07:54 AM EDT, 07/31/2025 (MT Newswires) -- Brazil's central bank (BCB) Copom kept the policy rate unchanged at 15.0% on Wednesday and retained hawkish bias in its statement, said Societe Generale.
BCB pointed to the weakening growth and uncertainty caused by global factors, including the threat of United States tariffs, wrote the bank in a note to clients. Nevertheless, the weak fiscal backdrop and improving, but still de-anchored inflation expectations are likely to keep it on hold in the coming meetings.
SocGen continues to expect the first rate cut in Q1 2026.
The rate decision coincided with U.S. President Donald Trump signing an executive order delaying 50% of tariffs -- 10% previously announced and an additional 40% announced on Wednesday -- on Brazilian exports to the U.S. by one week, now set to be implemented from Aug. 6.
The order also removed a number of items -- including orange juice, iron ore, oil products, machinery, and civil aircraft/parts-from the tariff list.
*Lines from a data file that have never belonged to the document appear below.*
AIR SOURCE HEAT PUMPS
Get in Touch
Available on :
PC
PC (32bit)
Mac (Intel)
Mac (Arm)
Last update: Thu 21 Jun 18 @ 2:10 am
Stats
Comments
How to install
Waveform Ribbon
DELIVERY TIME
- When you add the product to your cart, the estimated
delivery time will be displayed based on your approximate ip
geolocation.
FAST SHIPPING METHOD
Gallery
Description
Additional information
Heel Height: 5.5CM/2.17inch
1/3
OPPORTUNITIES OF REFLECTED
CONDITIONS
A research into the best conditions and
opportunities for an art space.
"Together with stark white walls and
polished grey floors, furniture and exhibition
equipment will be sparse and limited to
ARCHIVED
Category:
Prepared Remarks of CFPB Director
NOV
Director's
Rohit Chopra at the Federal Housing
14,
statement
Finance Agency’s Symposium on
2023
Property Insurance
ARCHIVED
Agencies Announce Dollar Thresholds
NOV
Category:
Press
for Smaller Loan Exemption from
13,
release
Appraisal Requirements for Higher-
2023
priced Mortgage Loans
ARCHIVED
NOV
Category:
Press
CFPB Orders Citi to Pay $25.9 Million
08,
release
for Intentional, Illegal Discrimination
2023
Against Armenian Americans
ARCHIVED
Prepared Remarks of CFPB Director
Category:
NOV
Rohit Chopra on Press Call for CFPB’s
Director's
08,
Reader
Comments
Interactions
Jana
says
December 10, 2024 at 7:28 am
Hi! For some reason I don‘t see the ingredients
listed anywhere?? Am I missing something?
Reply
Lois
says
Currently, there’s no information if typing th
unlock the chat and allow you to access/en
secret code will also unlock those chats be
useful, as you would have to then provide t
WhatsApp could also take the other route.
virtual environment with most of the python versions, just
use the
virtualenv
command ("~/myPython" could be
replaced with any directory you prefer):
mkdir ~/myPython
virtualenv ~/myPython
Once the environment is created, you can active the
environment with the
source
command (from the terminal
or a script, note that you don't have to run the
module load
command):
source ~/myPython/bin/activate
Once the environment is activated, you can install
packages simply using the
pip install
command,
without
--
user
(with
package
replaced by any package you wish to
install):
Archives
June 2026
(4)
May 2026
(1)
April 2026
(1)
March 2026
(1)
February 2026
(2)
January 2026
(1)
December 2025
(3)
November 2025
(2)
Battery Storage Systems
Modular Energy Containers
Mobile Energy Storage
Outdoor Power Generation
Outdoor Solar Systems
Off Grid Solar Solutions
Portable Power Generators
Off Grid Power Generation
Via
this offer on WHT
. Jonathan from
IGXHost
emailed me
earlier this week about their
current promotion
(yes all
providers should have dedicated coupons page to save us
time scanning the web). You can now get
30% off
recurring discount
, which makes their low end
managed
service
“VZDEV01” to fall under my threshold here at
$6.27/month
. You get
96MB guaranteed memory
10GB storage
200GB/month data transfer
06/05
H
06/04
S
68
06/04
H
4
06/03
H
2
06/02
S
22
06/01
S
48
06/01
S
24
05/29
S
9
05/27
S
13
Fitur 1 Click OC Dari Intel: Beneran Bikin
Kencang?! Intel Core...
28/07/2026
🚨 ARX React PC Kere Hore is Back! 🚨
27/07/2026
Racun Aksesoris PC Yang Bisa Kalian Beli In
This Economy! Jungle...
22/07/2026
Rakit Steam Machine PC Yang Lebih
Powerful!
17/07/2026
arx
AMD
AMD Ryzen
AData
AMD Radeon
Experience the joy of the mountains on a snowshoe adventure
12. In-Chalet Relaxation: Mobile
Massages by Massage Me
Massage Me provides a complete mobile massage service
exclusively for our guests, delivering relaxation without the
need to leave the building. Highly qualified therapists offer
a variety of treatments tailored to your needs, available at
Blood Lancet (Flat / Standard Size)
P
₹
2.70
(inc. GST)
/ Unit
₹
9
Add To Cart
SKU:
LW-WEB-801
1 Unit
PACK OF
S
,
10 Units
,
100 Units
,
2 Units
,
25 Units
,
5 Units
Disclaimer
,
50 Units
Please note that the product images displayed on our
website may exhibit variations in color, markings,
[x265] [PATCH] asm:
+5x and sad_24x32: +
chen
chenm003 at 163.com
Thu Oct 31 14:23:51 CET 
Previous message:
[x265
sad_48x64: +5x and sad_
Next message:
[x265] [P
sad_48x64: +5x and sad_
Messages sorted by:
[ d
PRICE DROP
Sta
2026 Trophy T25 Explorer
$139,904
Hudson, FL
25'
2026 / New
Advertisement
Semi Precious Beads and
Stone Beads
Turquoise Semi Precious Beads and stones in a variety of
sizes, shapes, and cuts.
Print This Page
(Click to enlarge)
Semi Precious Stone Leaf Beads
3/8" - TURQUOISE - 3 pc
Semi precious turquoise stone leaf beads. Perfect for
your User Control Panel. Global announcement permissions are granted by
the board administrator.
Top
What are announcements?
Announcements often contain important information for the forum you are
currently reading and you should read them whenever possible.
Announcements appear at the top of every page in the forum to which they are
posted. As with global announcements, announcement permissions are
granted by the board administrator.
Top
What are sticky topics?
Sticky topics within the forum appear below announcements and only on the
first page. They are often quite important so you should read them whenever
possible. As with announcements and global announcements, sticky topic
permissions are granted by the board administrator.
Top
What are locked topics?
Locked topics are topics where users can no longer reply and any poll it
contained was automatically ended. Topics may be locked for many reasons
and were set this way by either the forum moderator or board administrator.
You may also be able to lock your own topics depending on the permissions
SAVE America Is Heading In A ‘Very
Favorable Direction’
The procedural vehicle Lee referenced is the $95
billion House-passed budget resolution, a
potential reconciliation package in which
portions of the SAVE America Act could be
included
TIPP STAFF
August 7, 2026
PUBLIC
The market viewed this as a positive development, signaling the possibility of further dilution of the tariffs, stated the bank. Attention now turns to how the Brazilian government will respond.
The BCB statement acknowledged the tariff announcements and assessed that the global environment has become "more adverse and uncertain due to the economic policy and economic outlook in the United States, mainly regarding its trade and fiscal policies and their effects."